Como seres humanos, acho que é das partes que me fascina mais no que somos.
Termos todos partido em pé de igualdade de organismos unicelulares e com o
decorrer do tempo nos termos diferenciado tanto no sentido de não sermos
indiferentes, no sentido de querermos ser deferentes à realidade em vez de nos
alienarmos. Houve a vontade motivada de a conhecer, de nos relacionarmos com
ela de forma mais próxima e também connosco, no trabalho de introspeção que
todos desenvolvemos, mais ou menos, melhor ou pior, sempre limitados, mas
sempre em busca de ultrapassar a próxima barreira e depois a seguinte.

Fascina-me o ser humano ser o único animal terrestre que conheço que se estuda
o mais conscientemente possível a si mesmo e que vai desenvolvendo ao longo
dos momentos as ferramentas adequadas para o fazer. Um animal que foi capaz
de palavrear o que lhe aconteceu, um animal que estuda e tenta compreender as
pressões a que está sujeito, um animal que tem que lidar com a insustentável
leveza de ser como nenhum outro, que da frustração e da concretização está à
distância da consciência de si e do real.

Assim, compreendo que o macaco que fomos há anos (e que na maior parte ainda
somos) se assustou com tantas perguntas por responder que foi encontrando e,
consequentemente, precisou de criar artificialmente uma base estável para que
daí pudesse continuar a bela busca pela sua identidade e do universo, algo
partilhada. Foi aí e não só que tiveram a sua maior utilidade as religiões. Mas
ainda assim, somos eu e outros, os macacos de hoje que também sobre isso
pensam. Há esperança! Foi ‘um triste macaquinho’, inseguro e ignorante que
precisou de criar limites à sua espécie para lidar melhor com a sua pequenez.

A palavra é um poder imenso que dita a perceção humana da realidade! É um


privilégio que conquistamos numa dura batalha evolucional contra a indiferença
da natureza e cujo mérito nos é retirado ao alocar tal vitória, tal conquista suada
na aleatoriedade de um Deus pai que surge do nada (uma vez que nessa conceção
anteriormente a ele não existiria tempo, ou não existiria sequer momento
anteriormente a ele). Tudo isto num instante em que decide, criar-nos à sua
imagem e semelhança, não nos dando mostras de qual será, de facto, a sua
imagem, o que não nos permitirá alguma vez aferir a semelhança. E, assim,
passaram a viver presos à incapacidade de se libertarem da demagogia que
agrilheta os cognitivamente mais indefesos.

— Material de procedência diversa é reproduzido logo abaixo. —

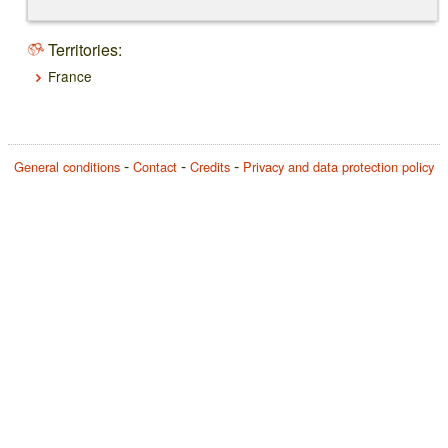
Territories:
France
General conditions
Contact
Credits
Privacy and data protection policy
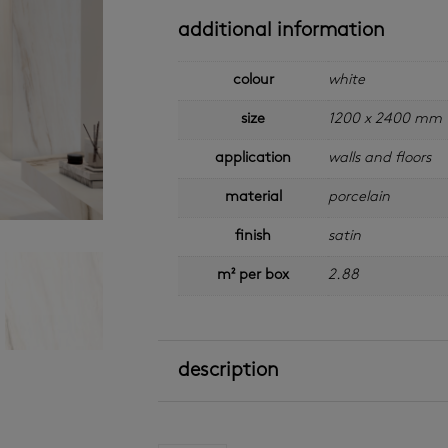
additional information
colour
white
size
1200 x 2400 mm
application
walls and floors
material
porcelain
finish
satin
m² per box
2.88
description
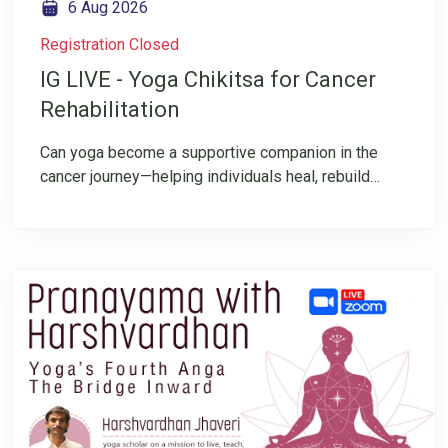
6 Aug 2026
Registration Closed
IG LIVE - Yoga Chikitsa for Cancer
Rehabilitation
Can yoga become a supportive companion in the
cancer journey—helping individuals heal, rebuild
strength, manage challenges, and reconnect with
their inner resilience? Join us for an insightful
Instagram LIVE on “Cancer Rehabilitation through
Yoga & Integrative Healing”, where we explore the
transformative potential of yoga in supporting the
cancer journey. This conversation will shed light on
the principles of Yoga Chikitsa, its role in
rehabilitation, and how an integrative approach can
help individuals cultivate strength, resilience, and
hope.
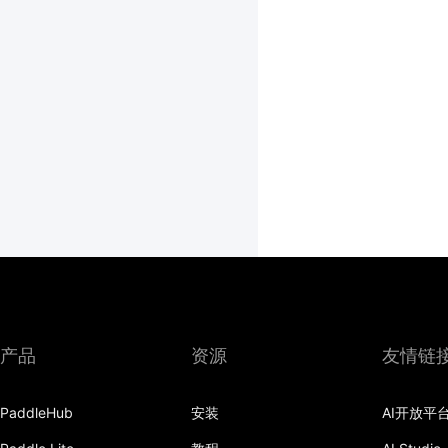
产品
资源
友情链
PaddleHub
安装
AI开放平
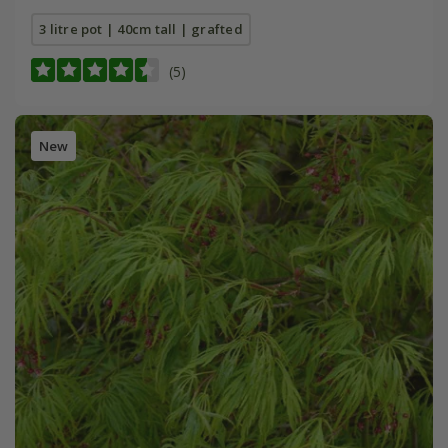
3 litre pot | 40cm tall | grafted
(5)
New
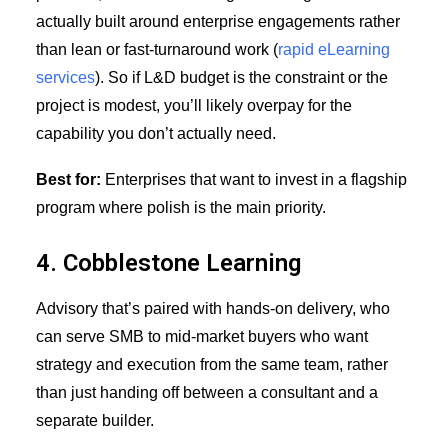
actually built around enterprise engagements rather
than lean or fast-turnaround work (
rapid eLearning
services
). So if L&D budget is the constraint or the
project is modest, you’ll likely overpay for the
capability you don’t actually need.
Best for:
Enterprises that want to invest in a flagship
program where polish is the main priority.
4. Cobblestone Learning
Advisory that’s paired with hands-on delivery, who
can serve SMB to mid-market buyers who want
strategy and execution from the same team, rather
than just handing off between a consultant and a
separate builder.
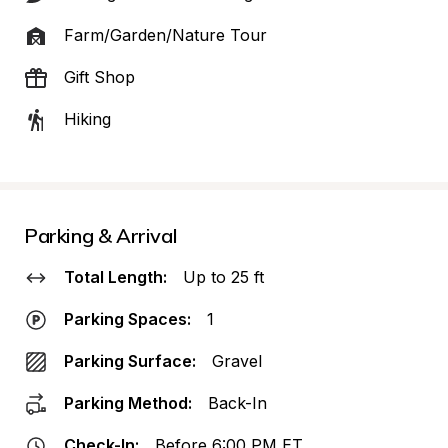
Farm/Garden/Nature Tour
Gift Shop
Hiking
Parking & Arrival
Total Length:
Up to 25 ft
Parking Spaces:
1
Parking Surface:
Gravel
Parking Method:
Back-In
Check-In:
Before 6:00 PM ET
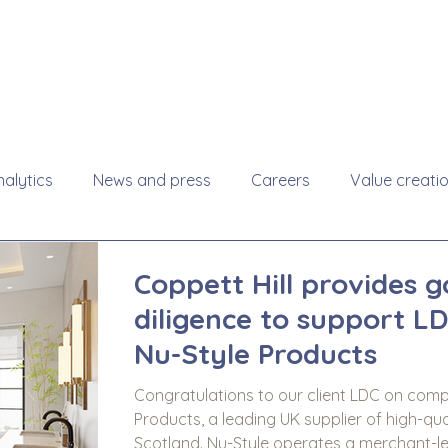
About
Se
alytics
News and press
Careers
Value creati
Coppett Hill provides 
diligence to support LD
Nu-Style Products
Congratulations to our client LDC on compl
Products, a leading UK supplier of high-qua
Scotland. Nu-Style operates a merchant-le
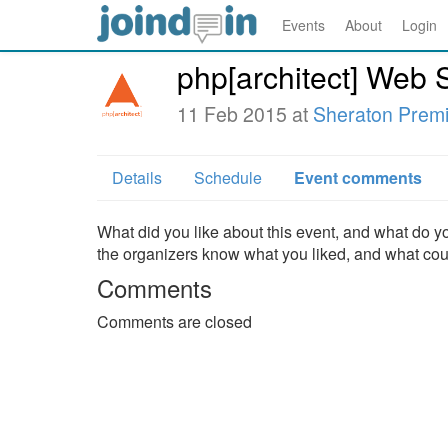
Events
About
Login
php[architect] Web S
11 Feb 2015 at
Sheraton Prem
Details
Schedule
Event comments
What did you like about this event, and what do yo
the organizers know what you liked, and what co
Comments
Comments are closed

A palavra é, de facto, a maior forma de expressão e compreensão e não lhe é


reconhecido o valor que merece. As palavras não servem apenas para serem lidas
e interiorizadas, servem para bem mais do que isso. Servem para serem pensadas,
filtradas, metabolizadas e exteriorizadas. Não servem para serem apreciadas
como imutáveis, mas para prosseguir o trabalho dos nossos antepassados
melhorando as formulações a que foram chegando com tanto amor pelo
conhecimento, verdade e evolução.

Metaforicamente, os homens que conheciam 1000 palavras eram sensíveis a


menos uma porção da realidade do que os que conheciam 1001 e assim se
sucedeu até hoje. Conheçamos mil e duas!